WORK ORDER 1: Reproduce the passage of the forum thread on prehistoric life in fiction that lies between "It seems the" and "with marine sequences.", inclusive.
WORK ORDER 2: Pick up the forum thread on prehistoric life in fiction after its final line and extend it.

DOCUMENT SEGMENT:
== Segment start ==

It seems the skeleton *a humerus,a scapula,some molars,and metatarsals* was found among the ribs of the _A_.specimen,get this,*holding a cellphone,a partially digested credit card,and the keys to an expensive Volvo*,*plus some partially legible divorce papers*!
K/Ar dating and palynological dating do not agree however,and there are problems with correlating the lacustrine with marine sequences.

Ben,*not* an anagram


----------



## chrispenycate (May 27, 2007)

Science fiction _can_ do it without time travel; "West of Eden", Harry Harrison, postulates an asteroid miss; and Conan Doyle's Professor Challenger (and his multiple copyists) postulating somewhere on the planet where, for some reason, an entire prehistoric ecology survived.


----------



## Rawled Demha (Jun 6, 2007)

chrispenycate said:


> Science fiction _can_ do it without time travel; "West of Eden", Harry Harrison, postulates an asteroid miss; and Conan Doyle's Professor Challenger (and his multiple copyists) postulating somewhere on the planet where, for some reason, an entire prehistoric ecology survived.

== Segment end ==

[Data drawn from a collection]
== Segment start ==

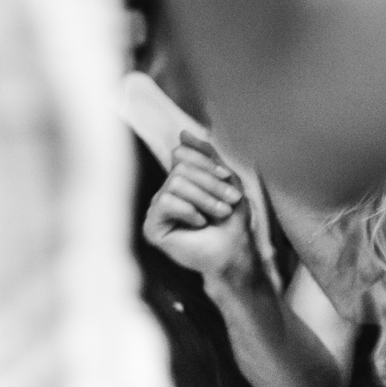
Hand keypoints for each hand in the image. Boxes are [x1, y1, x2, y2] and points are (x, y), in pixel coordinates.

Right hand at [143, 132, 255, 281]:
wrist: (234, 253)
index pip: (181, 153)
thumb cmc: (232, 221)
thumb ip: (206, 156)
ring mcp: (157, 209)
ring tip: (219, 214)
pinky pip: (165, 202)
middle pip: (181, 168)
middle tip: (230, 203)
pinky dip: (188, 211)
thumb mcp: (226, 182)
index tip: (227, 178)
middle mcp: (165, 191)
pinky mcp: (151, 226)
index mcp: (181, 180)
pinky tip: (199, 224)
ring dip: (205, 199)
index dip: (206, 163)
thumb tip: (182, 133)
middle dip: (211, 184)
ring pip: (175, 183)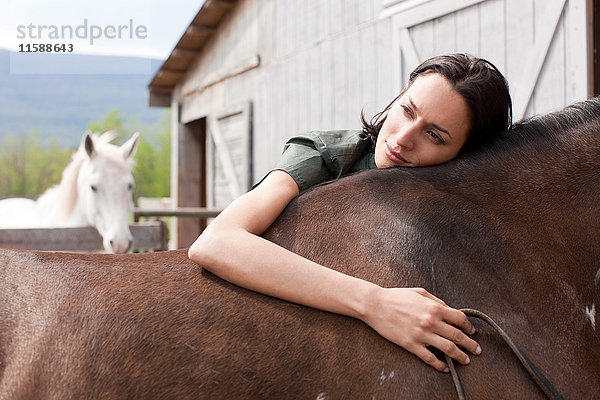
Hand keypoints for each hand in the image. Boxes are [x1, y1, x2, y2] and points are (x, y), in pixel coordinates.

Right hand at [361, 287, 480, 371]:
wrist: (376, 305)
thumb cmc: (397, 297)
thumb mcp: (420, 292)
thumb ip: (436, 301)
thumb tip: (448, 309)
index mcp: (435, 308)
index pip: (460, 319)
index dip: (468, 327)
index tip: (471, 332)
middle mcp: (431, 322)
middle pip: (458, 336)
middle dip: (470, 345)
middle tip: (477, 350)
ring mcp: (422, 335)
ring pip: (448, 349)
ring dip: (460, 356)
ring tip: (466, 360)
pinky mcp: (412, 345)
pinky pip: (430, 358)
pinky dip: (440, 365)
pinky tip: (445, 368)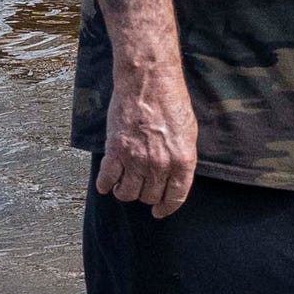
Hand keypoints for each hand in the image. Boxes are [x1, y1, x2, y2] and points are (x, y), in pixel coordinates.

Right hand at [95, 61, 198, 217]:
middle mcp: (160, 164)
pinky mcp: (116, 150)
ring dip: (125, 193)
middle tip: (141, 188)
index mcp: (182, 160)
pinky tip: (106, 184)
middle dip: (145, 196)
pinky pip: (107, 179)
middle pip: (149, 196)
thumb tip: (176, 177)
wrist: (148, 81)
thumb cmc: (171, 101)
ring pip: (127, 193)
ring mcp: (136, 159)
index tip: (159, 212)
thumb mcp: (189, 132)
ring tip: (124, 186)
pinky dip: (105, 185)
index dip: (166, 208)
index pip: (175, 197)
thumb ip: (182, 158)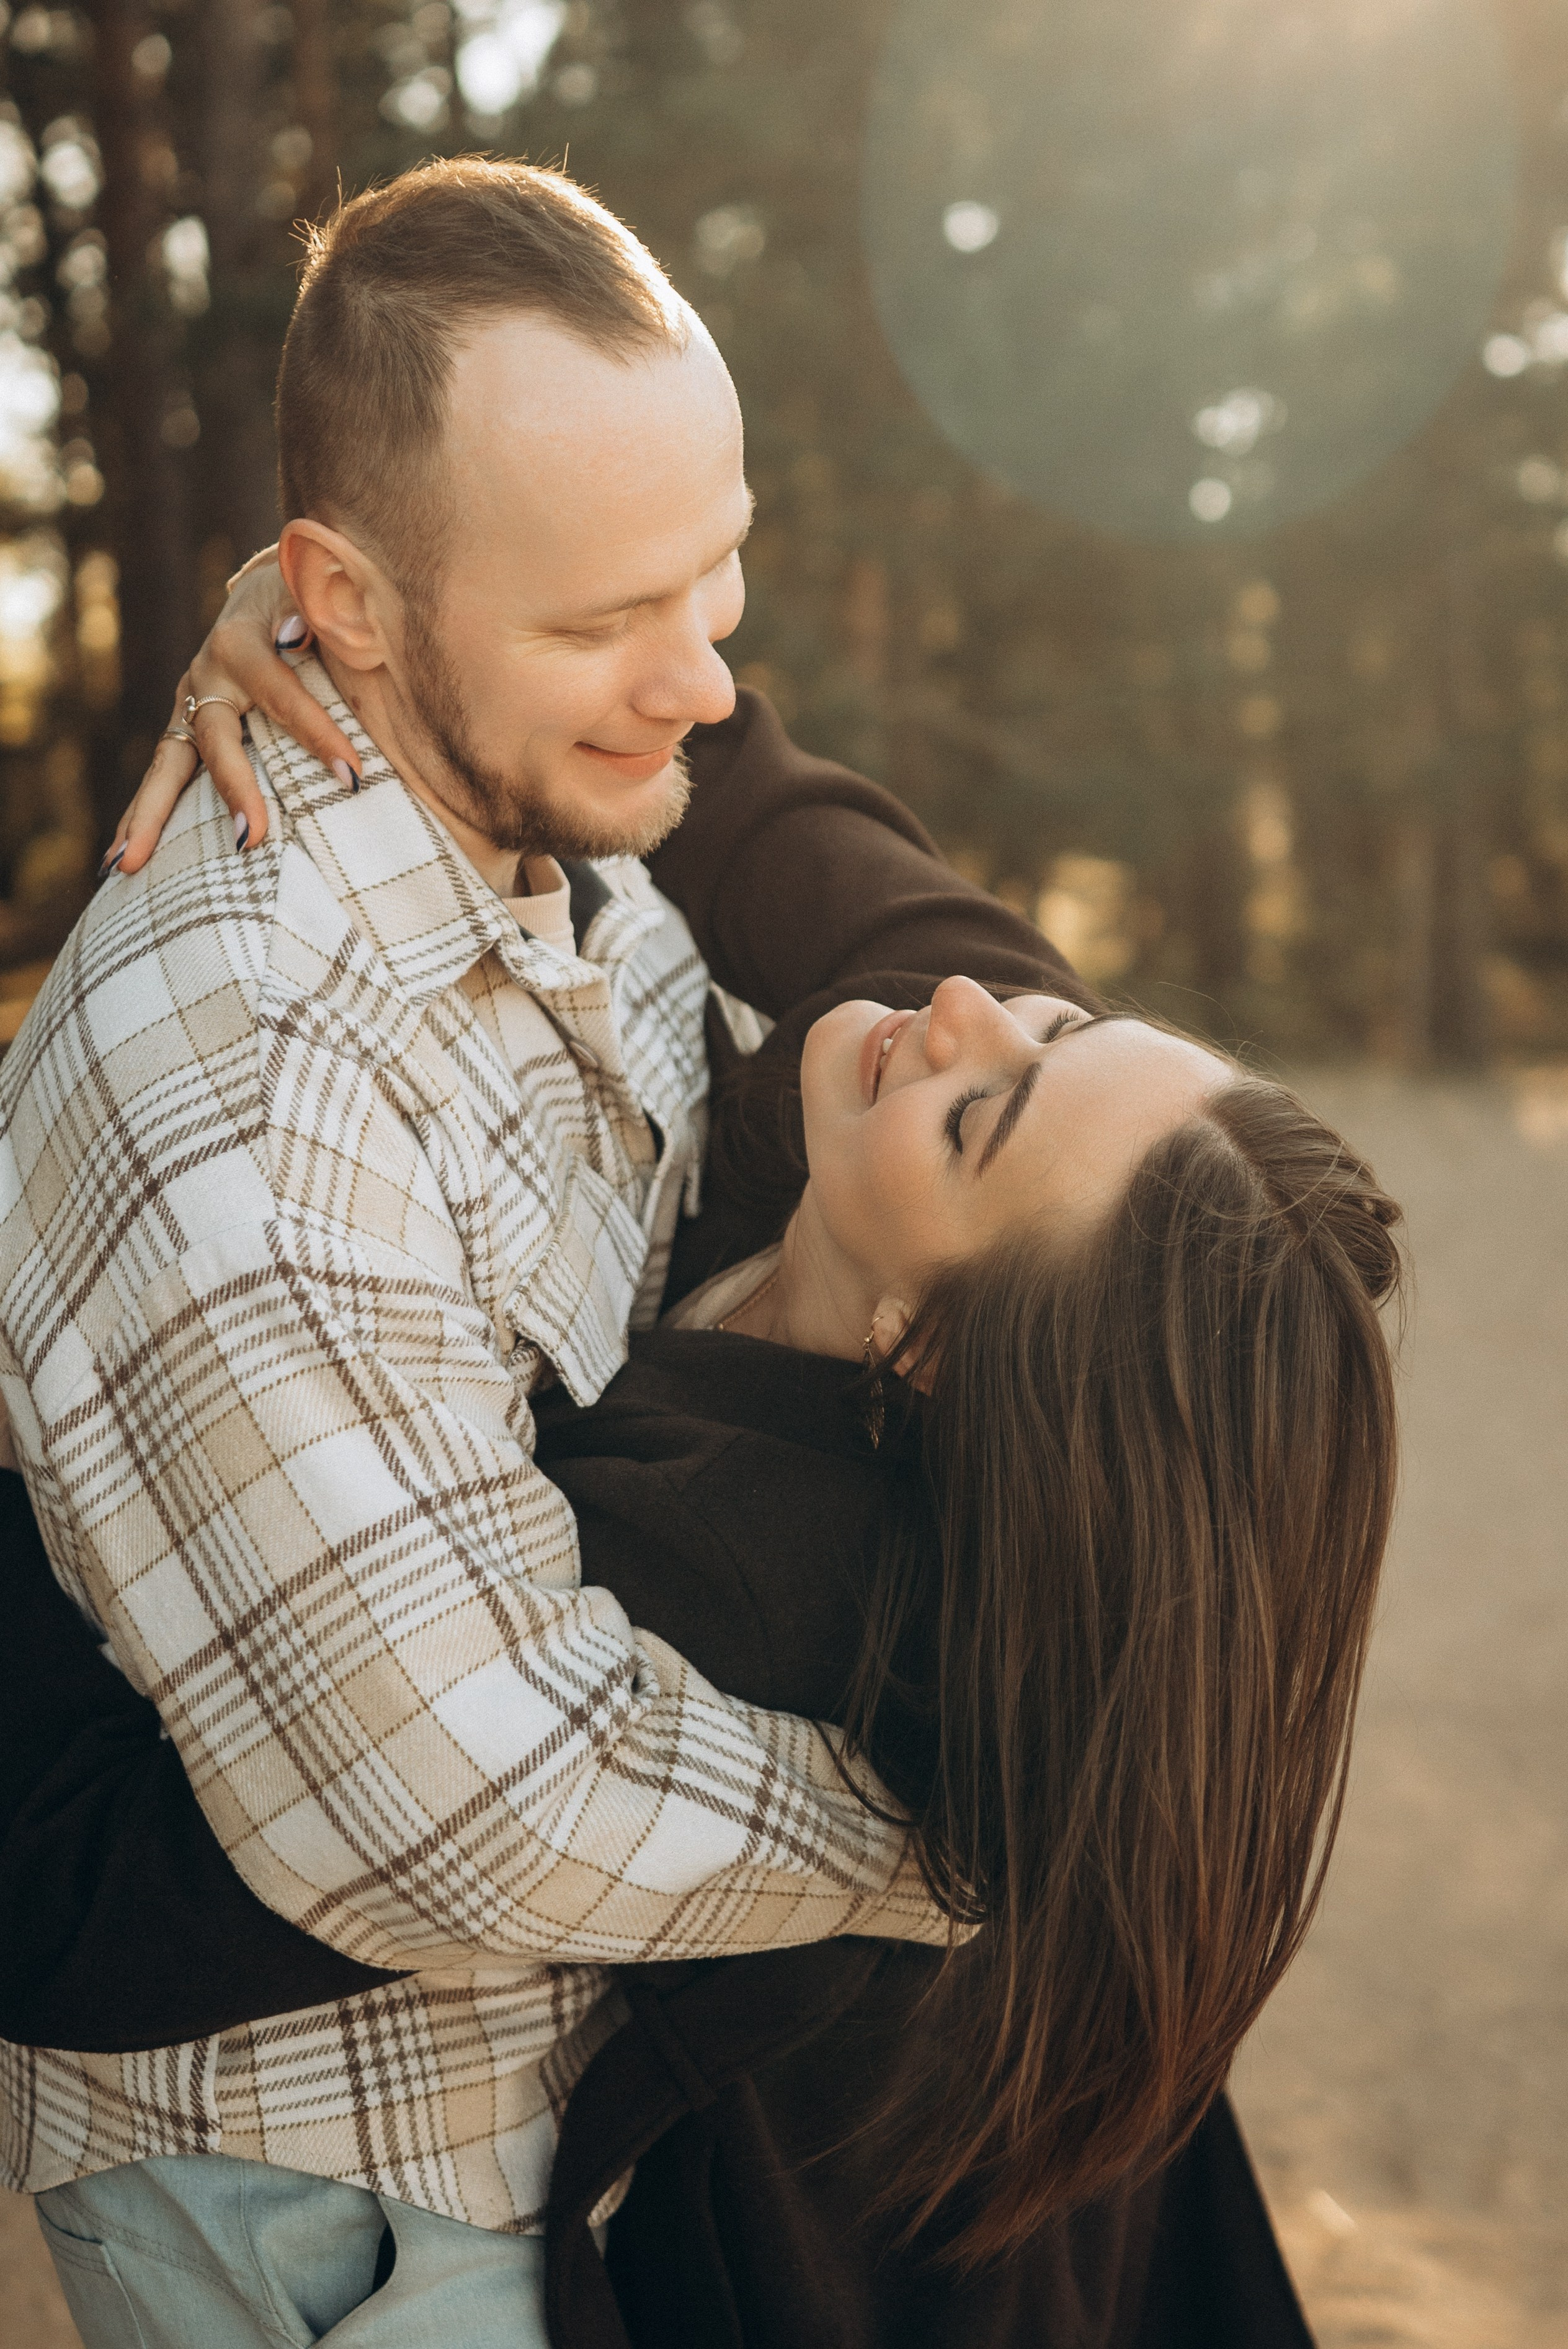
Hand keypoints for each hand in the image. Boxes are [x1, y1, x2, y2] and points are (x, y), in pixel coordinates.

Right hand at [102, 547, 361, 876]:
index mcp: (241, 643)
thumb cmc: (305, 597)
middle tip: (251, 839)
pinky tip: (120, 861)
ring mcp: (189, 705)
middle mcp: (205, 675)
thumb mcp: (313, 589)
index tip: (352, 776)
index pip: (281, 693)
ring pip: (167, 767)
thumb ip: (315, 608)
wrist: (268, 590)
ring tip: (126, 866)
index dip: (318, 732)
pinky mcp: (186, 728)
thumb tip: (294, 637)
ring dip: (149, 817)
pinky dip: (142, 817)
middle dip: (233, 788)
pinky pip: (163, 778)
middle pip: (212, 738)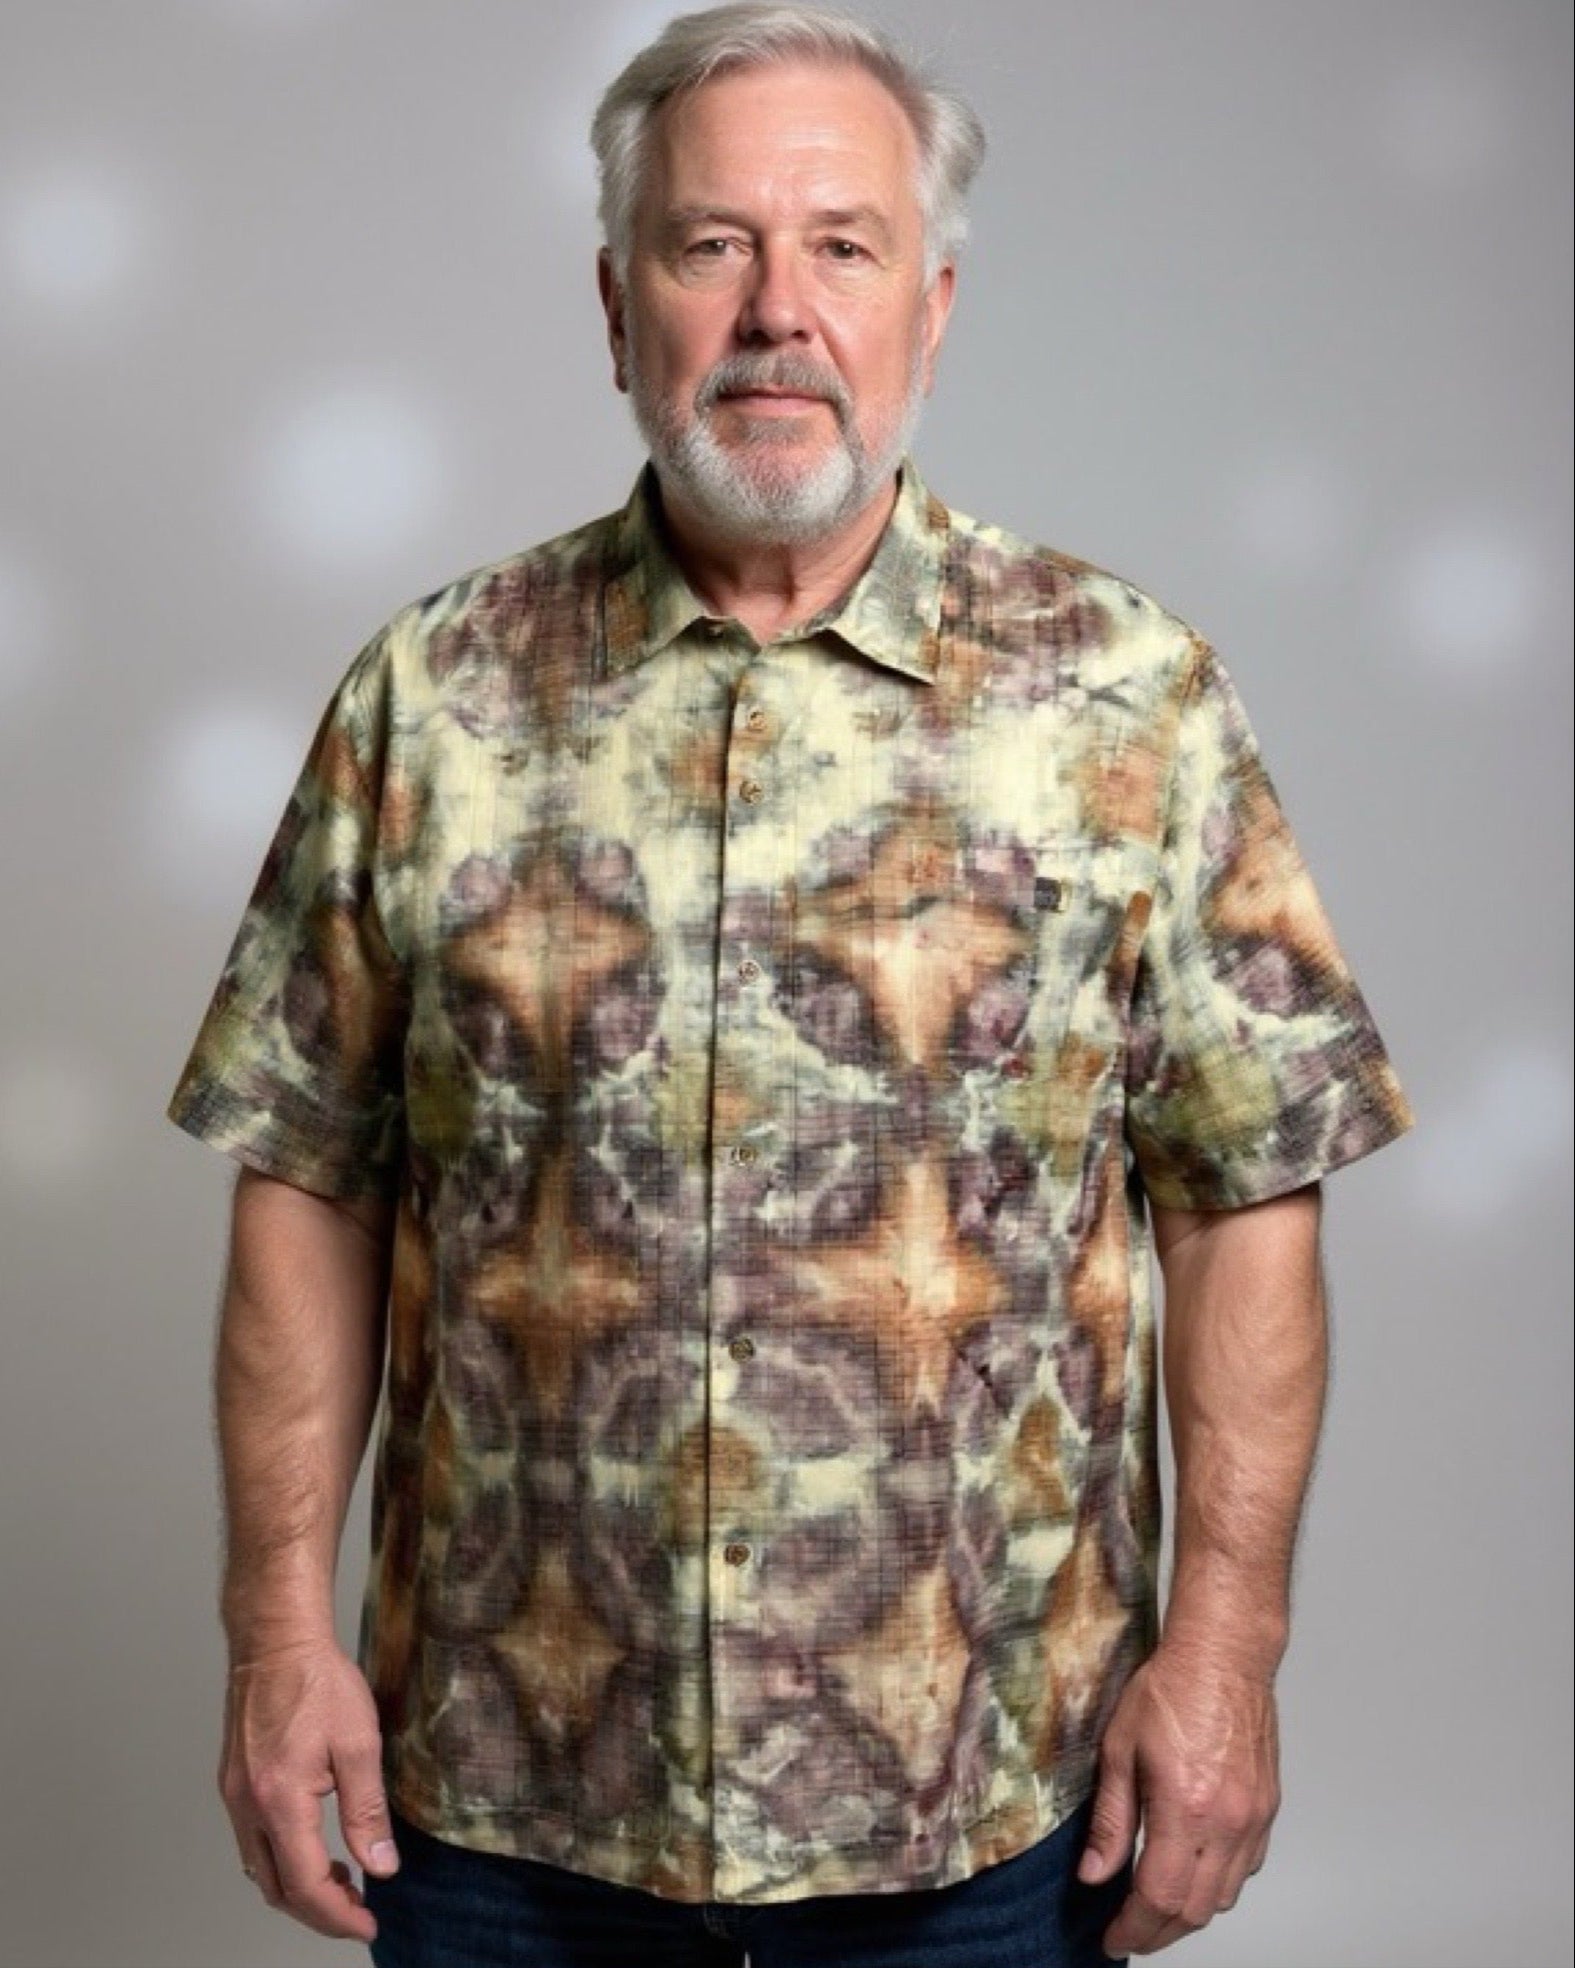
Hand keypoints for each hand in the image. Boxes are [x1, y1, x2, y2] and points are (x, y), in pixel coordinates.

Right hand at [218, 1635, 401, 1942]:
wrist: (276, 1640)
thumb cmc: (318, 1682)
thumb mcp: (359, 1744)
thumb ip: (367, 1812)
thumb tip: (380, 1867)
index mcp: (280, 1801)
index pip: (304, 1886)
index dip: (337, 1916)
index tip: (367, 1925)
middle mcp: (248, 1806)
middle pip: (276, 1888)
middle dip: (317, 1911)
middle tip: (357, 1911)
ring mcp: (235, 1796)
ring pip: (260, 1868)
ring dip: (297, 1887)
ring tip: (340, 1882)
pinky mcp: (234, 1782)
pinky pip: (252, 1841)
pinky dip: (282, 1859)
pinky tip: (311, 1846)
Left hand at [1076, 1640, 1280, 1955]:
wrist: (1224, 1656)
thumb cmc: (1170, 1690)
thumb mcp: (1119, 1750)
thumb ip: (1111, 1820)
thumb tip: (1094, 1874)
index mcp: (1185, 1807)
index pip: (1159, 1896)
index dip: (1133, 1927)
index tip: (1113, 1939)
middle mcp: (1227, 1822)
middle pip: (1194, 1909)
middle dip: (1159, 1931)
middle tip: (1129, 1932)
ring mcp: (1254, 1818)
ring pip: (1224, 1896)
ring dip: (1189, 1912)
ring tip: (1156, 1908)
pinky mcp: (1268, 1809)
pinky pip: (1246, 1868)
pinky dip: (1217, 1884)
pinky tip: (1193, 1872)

== Segment end ==

ANSWER BOX 1:
It seems the skeleton *a humerus,a scapula,some molars,and metatarsals* was found among the ribs of the _A_.specimen,get this,*holding a cellphone,a partially digested credit card,and the keys to an expensive Volvo*,*plus some partially legible divorce papers*!
K/Ar dating and palynological dating do not agree however,and there are problems with correlating the lacustrine with marine sequences.

ANSWER BOX 2:
 
where? where?! in the name of science aqnd all that is good, WHERE?>!?!?


----------



## chrispenycate (Jun 6, 2007)

According to Conan Doyle, on a volcanic plateau above the amazon basin. Or did you mean which book? It's "The lost world"


----------



## Rawled Demha (Jun 11, 2007)

thank you.

conan doyle eh?

The lost world eh?

Thank you indeed.


----------



## Snowdog (Jun 11, 2007)

So we're not putting much creedence in the hollow earth theory then? (ERB's Pellucidar)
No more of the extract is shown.